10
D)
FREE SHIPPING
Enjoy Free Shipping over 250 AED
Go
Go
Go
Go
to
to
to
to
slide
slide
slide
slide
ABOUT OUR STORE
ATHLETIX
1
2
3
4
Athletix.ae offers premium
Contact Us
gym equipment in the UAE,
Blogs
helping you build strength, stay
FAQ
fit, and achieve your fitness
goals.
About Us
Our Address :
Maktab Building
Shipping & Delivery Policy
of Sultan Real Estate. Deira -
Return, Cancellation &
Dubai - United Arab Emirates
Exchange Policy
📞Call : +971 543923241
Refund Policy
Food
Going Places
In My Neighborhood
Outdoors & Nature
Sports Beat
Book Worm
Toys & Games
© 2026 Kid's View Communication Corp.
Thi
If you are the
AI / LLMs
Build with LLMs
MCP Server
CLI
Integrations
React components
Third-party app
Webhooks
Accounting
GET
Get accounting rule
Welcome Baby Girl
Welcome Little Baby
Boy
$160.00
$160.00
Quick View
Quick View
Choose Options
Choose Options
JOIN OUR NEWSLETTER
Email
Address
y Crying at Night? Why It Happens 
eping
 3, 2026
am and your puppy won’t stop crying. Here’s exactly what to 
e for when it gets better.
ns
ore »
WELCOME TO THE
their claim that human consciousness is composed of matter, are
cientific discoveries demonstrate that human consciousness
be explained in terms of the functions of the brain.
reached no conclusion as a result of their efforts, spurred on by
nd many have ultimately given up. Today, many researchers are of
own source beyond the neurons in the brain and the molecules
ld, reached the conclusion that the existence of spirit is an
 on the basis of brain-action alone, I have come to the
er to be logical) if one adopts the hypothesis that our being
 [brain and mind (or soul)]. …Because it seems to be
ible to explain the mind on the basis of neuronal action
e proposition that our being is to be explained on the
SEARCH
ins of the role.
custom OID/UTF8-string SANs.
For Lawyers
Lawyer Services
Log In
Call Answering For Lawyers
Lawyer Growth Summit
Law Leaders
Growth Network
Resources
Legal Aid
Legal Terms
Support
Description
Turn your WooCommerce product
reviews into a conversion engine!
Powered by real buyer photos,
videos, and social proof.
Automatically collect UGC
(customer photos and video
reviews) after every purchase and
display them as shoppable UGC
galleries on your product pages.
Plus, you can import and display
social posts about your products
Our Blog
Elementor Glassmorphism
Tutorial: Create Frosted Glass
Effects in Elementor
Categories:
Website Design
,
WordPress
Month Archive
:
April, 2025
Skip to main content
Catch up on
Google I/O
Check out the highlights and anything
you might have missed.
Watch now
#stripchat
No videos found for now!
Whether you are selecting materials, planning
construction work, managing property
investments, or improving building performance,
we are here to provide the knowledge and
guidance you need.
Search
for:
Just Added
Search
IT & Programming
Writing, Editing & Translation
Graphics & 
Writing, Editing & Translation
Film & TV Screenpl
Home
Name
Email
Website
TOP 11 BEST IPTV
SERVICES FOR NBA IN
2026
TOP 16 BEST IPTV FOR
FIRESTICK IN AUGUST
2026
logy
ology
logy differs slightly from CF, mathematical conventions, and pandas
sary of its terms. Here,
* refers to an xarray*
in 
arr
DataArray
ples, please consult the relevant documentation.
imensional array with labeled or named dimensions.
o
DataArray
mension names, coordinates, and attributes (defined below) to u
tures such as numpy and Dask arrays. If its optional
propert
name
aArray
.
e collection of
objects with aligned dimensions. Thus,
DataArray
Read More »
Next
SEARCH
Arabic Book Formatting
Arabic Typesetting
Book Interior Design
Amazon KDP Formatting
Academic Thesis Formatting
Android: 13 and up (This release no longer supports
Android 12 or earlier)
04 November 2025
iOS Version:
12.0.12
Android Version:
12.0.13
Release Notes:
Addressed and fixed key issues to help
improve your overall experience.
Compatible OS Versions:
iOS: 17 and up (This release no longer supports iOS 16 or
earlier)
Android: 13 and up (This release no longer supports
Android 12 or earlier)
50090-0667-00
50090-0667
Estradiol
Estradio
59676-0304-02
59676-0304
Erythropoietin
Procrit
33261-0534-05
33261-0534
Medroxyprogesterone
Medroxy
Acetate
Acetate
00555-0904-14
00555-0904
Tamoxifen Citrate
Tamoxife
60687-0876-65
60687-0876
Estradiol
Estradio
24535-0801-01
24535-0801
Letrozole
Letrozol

::::::::::

**How to complete this task:**
Restate each entry above word for word.

**Task output:**
10
D)
FREE SHIPPING
Enjoy Free Shipping over 250 AED
Go
Go
Go
Go
to
to
to
to
slide
slide
slide
slide
ABOUT OUR STORE
ATHLETIX
1
2
3
4
Athletix.ae offers premium
Contact Us
gym equipment in the UAE,
Blogs
helping you build strength, stay
FAQ
fit, and achieve your fitness
goals.
About Us
Our Address :
Maktab Building
Shipping & Delivery Policy
of Sultan Real Estate. Deira -
Return, Cancellation &
Dubai - United Arab Emirates
Exchange Policy
📞Call : +971 543923241
Refund Policy
Food
Going Places
In My Neighborhood
Outdoors & Nature
Sports Beat
Book Worm
Toys & Games
© 2026 Kid's View Communication Corp.
Thi
If you are the
AI / LLMs
Build with LLMs
MCP Server
CLI
Integrations
React components
Third-party app
Webhooks
Accounting
GET
Get accounting rule
Welcome Baby Girl
Welcome Little Baby
Boy
$160.00
$160.00
Quick View
Quick View
Choose Options
Choose Options
JOIN OUR NEWSLETTER
Email
Address
y Crying at Night? Why It Happens 
eping
 3, 2026
am and your puppy won’t stop crying. Here’s exactly what to 
e for when it gets better.
ns
ore »
WELCOME TO THE
their claim that human consciousness is composed of matter, are
cientific discoveries demonstrate that human consciousness
be explained in terms of the functions of the brain.
reached no conclusion as a result of their efforts, spurred on by
nd many have ultimately given up. Today, many researchers are of
own source beyond the neurons in the brain and the molecules
ld, reached the conclusion that the existence of spirit is an
 on the basis of brain-action alone, I have come to the
er to be logical) if one adopts the hypothesis that our being
 [brain and mind (or soul)]. …Because it seems to be
ible to explain the mind on the basis of neuronal action
e proposition that our being is to be explained on the
SEARCH
ins of the role.
custom OID/UTF8-string SANs.
For Lawyers
Lawyer Services
Log In
Call Answering For Lawyers
Lawyer Growth Summit
Law Leaders
Growth Network
Resources
Legal Aid
Legal Terms
Support
Description
Turn your WooCommerce product
reviews into a conversion engine!
Powered by real buyer photos,
videos, and social proof.
Automatically collect UGC
(customer photos and video
reviews) after every purchase and
display them as shoppable UGC
galleries on your product pages.
Plus, you can import and display
social posts about your products
Our Blog
Elementor Glassmorphism
Tutorial: Create Frosted Glass
Effects in Elementor
Categories:
Website Design
,
WordPress
Month Archive
:
April, 2025
Skip to main content
Catch up on
Google I/O
Check out the highlights and anything
you might have missed.
Watch now
#stripchat
No videos found for now!
Whether you are selecting materials, planning
construction work, managing property
investments, or improving building performance,
we are here to provide the knowledge and
guidance you need.
Search
for:
Just Added
Search
IT & Programming
Writing, Editing & Translation
Graphics & 
Writing, Editing & Translation
Film & TV Screenpl
Home
Name
Email
Website
TOP 11 BEST IPTV
SERVICES FOR NBA IN
2026
TOP 16 BEST IPTV FOR
FIRESTICK IN AUGUST
2026
logy
ology
logy differs slightly from CF, mathematical conventions, and pandas
sary of its terms. Here,
* refers to an xarray*
in 
arr
DataArray
ples, please consult the relevant documentation.
imensional array with labeled or named dimensions.
o
DataArray
mension names, coordinates, and attributes (defined below) to u
tures such as numpy and Dask arrays. If its optional
propert
name
aArray
.
e collection of
objects with aligned dimensions. Thus,
DataArray
Read More »
Next
SEARCH
Arabic Book Formatting
Arabic Typesetting
Book Interior Design
Amazon KDP Formatting
Academic Thesis Formatting
Android: 13 and up (This release no longer supports
Android 12 or earlier)
04 November 2025
iOS Version:
12.0.12
Android Version:
12.0.13
Release Notes:
Addressed and fixed key issues to help
improve your overall experience.
Compatible OS Versions:
iOS: 17 and up (This release no longer supports iOS 16 or
earlier)
Android: 13 and up (This release no longer supports
Android 12 or earlier)
50090-0667-00
50090-0667
Estradiol
Estradio
59676-0304-02
59676-0304
Erythropoietin
Procrit
33261-0534-05
33261-0534
Medroxyprogesterone
Medroxy
Acetate
Acetate
00555-0904-14
00555-0904
Tamoxifen Citrate
Tamoxife
60687-0876-65
60687-0876
Estradiol
Estradio
24535-0801-01
24535-0801
Letrozole
Letrozol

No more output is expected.